Specific situation: organ transplant patients
Organ transplant patients are at increased risk of developing skin cancer. In these patients, the incidence of AK is extremely high, and the incidence of SCC is almost 100 times higher than in the general population in individuals of the same age and phototype. Risk is a variable that depends on the degree of immunosuppression, its duration, and the type of organ transplanted (higher risk for heart transplant patients than for kidney transplant patients). Current data suggest that AK in these patients will progress at a faster rate with more frequent transformation to SCC. However, the more frequent occurrence of SCC in such patients described in the literature is currently questioned. These patients require more careful monitoring and a stricter approach to treatment. Treatment of AK should be carried out, if possible, before organ transplantation.
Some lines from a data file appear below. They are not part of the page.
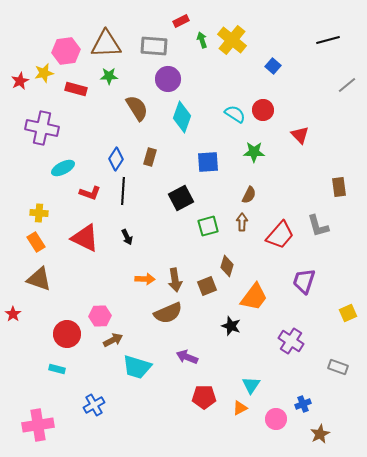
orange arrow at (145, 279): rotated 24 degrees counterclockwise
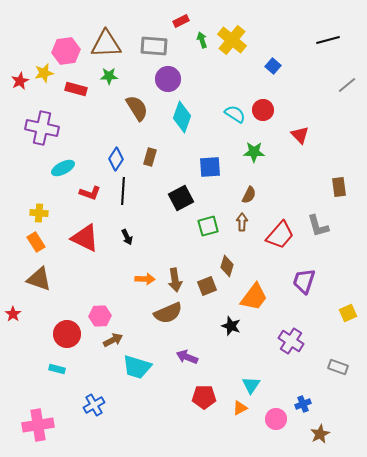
blue square at (208, 162): moved 2 px right, 5 px down
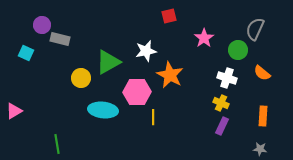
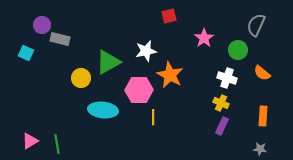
gray semicircle: moved 1 px right, 4 px up
pink hexagon: moved 2 px right, 2 px up
pink triangle: moved 16 px right, 30 px down
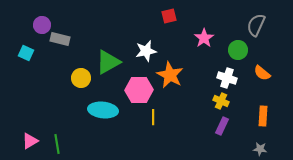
yellow cross: moved 2 px up
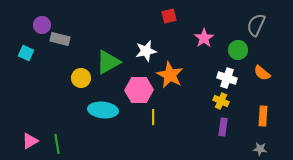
purple rectangle: moved 1 px right, 1 px down; rotated 18 degrees counterclockwise
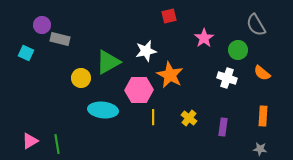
gray semicircle: rotated 55 degrees counterclockwise
yellow cross: moved 32 px left, 17 px down; rotated 14 degrees clockwise
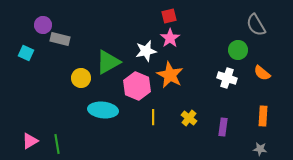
purple circle: moved 1 px right
pink star: moved 34 px left
pink hexagon: moved 2 px left, 4 px up; rotated 24 degrees clockwise
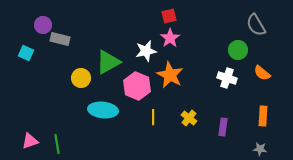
pink triangle: rotated 12 degrees clockwise
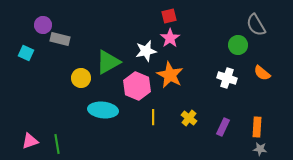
green circle: moved 5 px up
orange rectangle: moved 6 px left, 11 px down
purple rectangle: rotated 18 degrees clockwise
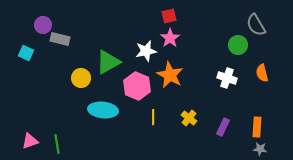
orange semicircle: rotated 36 degrees clockwise
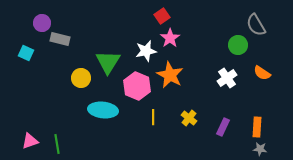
red square: moved 7 px left; rotated 21 degrees counterclockwise
purple circle: moved 1 px left, 2 px up
green triangle: rotated 28 degrees counterclockwise
orange semicircle: rotated 42 degrees counterclockwise
white cross: rotated 36 degrees clockwise
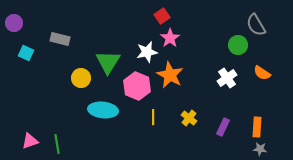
purple circle: moved 28 px left
white star: moved 1 px right, 1 px down
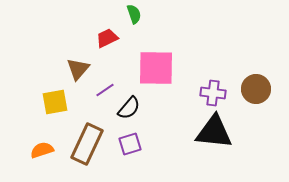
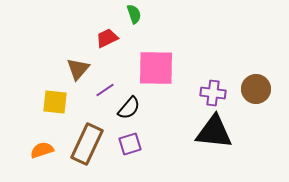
yellow square: rotated 16 degrees clockwise
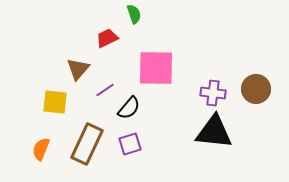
orange semicircle: moved 1 px left, 1 px up; rotated 50 degrees counterclockwise
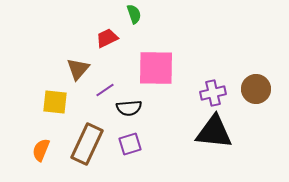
purple cross: rotated 20 degrees counterclockwise
black semicircle: rotated 45 degrees clockwise
orange semicircle: moved 1 px down
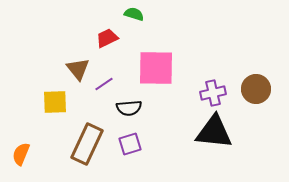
green semicircle: rotated 54 degrees counterclockwise
brown triangle: rotated 20 degrees counterclockwise
purple line: moved 1 px left, 6 px up
yellow square: rotated 8 degrees counterclockwise
orange semicircle: moved 20 px left, 4 px down
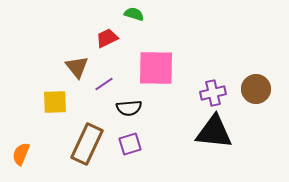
brown triangle: moved 1 px left, 2 px up
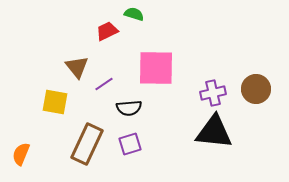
red trapezoid: moved 7 px up
yellow square: rotated 12 degrees clockwise
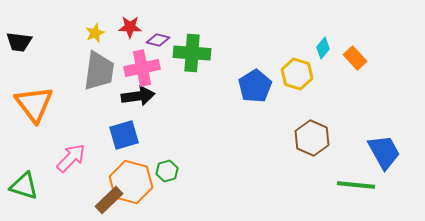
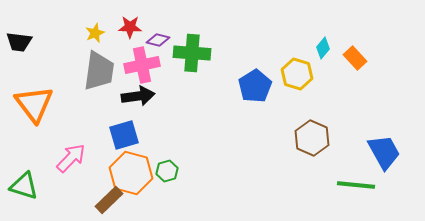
pink cross: moved 3 px up
orange hexagon: moved 9 px up
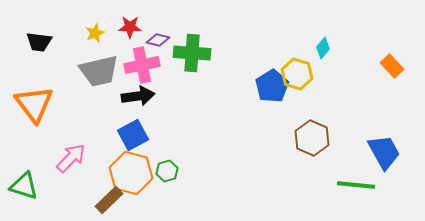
black trapezoid: moved 20 px right
orange rectangle: moved 37 px right, 8 px down
gray trapezoid: rotated 69 degrees clockwise
blue pentagon: moved 17 px right
blue square: moved 9 px right; rotated 12 degrees counterclockwise
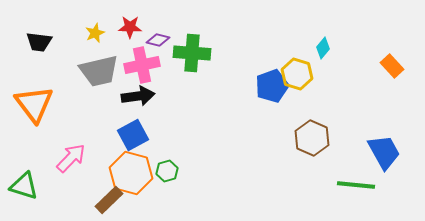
blue pentagon: rotated 12 degrees clockwise
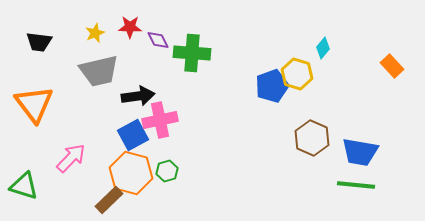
purple diamond: rotated 50 degrees clockwise
pink cross: moved 18 px right, 55 px down
blue trapezoid: moved 24 px left; rotated 129 degrees clockwise
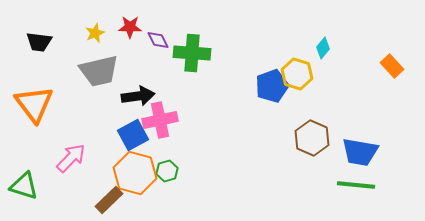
orange hexagon: moved 4 px right
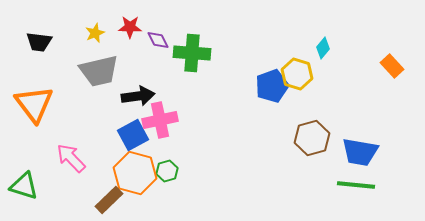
brown hexagon: rotated 20 degrees clockwise
pink arrow: rotated 88 degrees counterclockwise
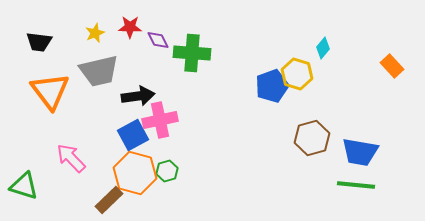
orange triangle: moved 16 px right, 13 px up
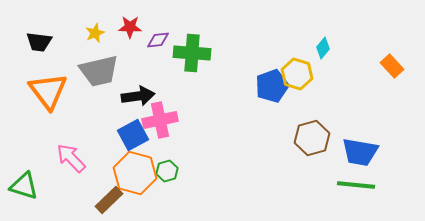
purple diamond: rotated 70 degrees counterclockwise
orange triangle: moved 2 px left
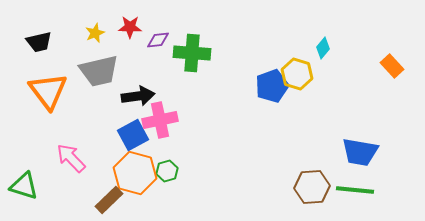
black trapezoid: rotated 20 degrees counterclockwise
brown hexagon: moved 49 px down; rotated 12 degrees clockwise
green line: moved 1 px left, 5 px down
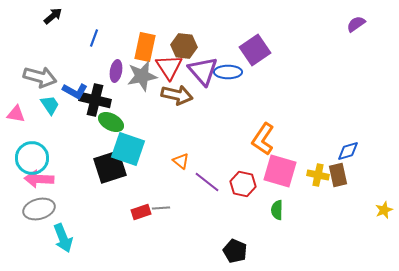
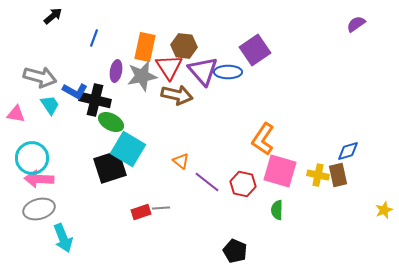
cyan square: rotated 12 degrees clockwise
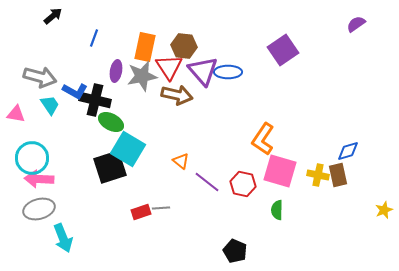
purple square: moved 28 px right
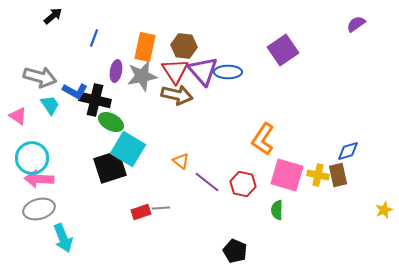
red triangle: moved 6 px right, 4 px down
pink triangle: moved 2 px right, 2 px down; rotated 24 degrees clockwise
pink square: moved 7 px right, 4 px down
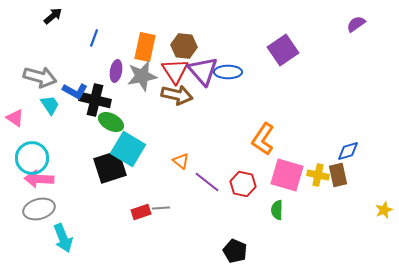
pink triangle: moved 3 px left, 2 px down
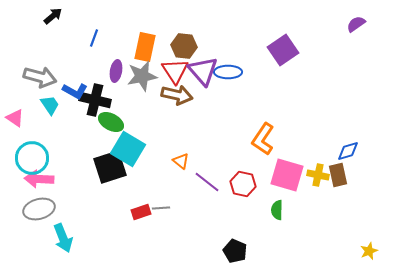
yellow star: moved 15 px left, 41 px down
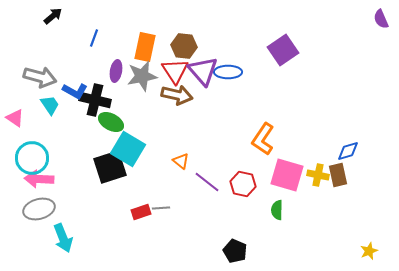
purple semicircle: moved 25 px right, 5 px up; rotated 78 degrees counterclockwise
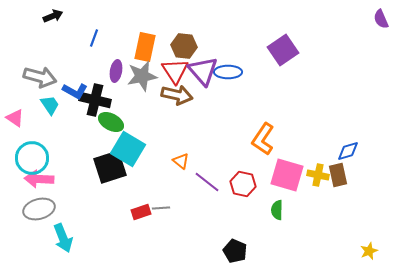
black arrow: rotated 18 degrees clockwise
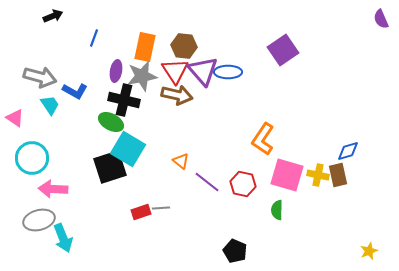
black cross: moved 29 px right
pink arrow: moved 14 px right, 10 px down
gray ellipse: moved 11 px down
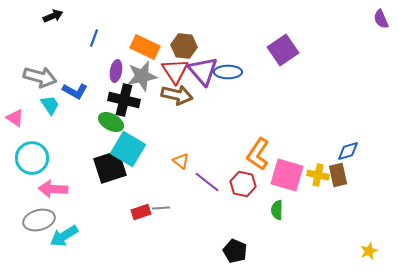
orange rectangle: rotated 76 degrees counterclockwise
orange L-shape: moved 5 px left, 15 px down
cyan arrow: moved 1 px right, 2 px up; rotated 80 degrees clockwise
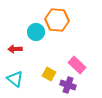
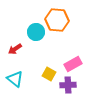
red arrow: rotated 32 degrees counterclockwise
pink rectangle: moved 4 px left, 1 px up; rotated 72 degrees counterclockwise
purple cross: rotated 21 degrees counterclockwise
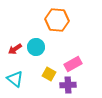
cyan circle: moved 15 px down
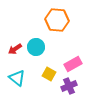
cyan triangle: moved 2 px right, 1 px up
purple cross: moved 1 px right, 1 px down; rotated 21 degrees counterclockwise
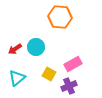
orange hexagon: moved 3 px right, 3 px up
cyan triangle: rotated 42 degrees clockwise
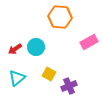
pink rectangle: moved 16 px right, 22 px up
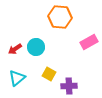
purple cross: rotated 21 degrees clockwise
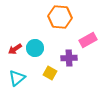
pink rectangle: moved 1 px left, 2 px up
cyan circle: moved 1 px left, 1 px down
yellow square: moved 1 px right, 1 px up
purple cross: moved 28 px up
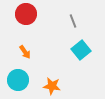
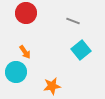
red circle: moved 1 px up
gray line: rotated 48 degrees counterclockwise
cyan circle: moved 2 px left, 8 px up
orange star: rotated 18 degrees counterclockwise
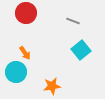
orange arrow: moved 1 px down
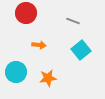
orange arrow: moved 14 px right, 8 px up; rotated 48 degrees counterclockwise
orange star: moved 4 px left, 8 px up
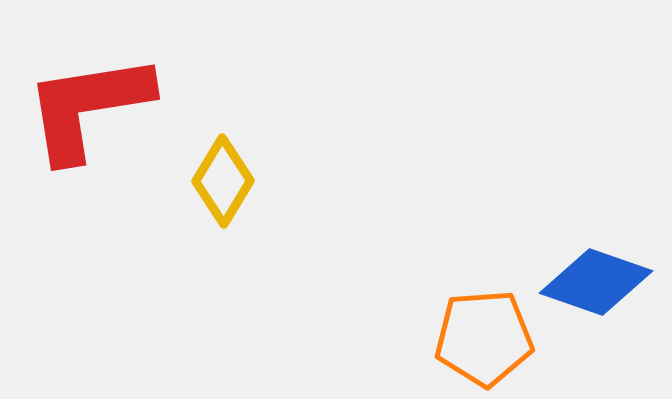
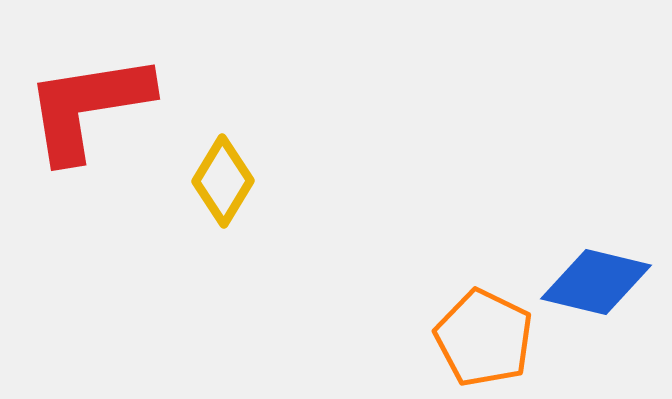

Monitoring and secondary prevention
Patients with AK should be monitored regularly due to the chronic nature of the lesions and the risk of invasive SCC. Patients should be consulted annually. During these consultations, patients should be made aware of the need for an emergency consultation if any lesion changes very quickly, or in the event of recurrence after treatment. Patients with organ transplantation must be monitored in a special way, especially in the context of personalized monitoring. Sun-protective clothing and behavior, and the use of sunscreens (chemical or mineral filters), should be recommended for patients to minimize worsening of photo-induced skin damage and to prevent skin cancer. Sunscreen has been shown to be an effective method of preventing AK. Sunscreen use (more than SPF-15 applied every 2-3 hours) reduces the risk of AK lesions by up to 24% over time, even compared with beta-carotene and topical tretinoin 0.05% cream. AAD (American Dermatological Association) guidelines state that when choosing a sunscreen, choose a broad-spectrum (UVB/UVA) cream and that daily use of an SPF-30 product is recommended on all exposed skin.
conclusions
The purpose of this expert panel was to provide practical solutions for dermatologists in terms of a diagnostic, monitoring and treatment algorithm that they can use in their daily practice, based on the scientific literature and current recommendations.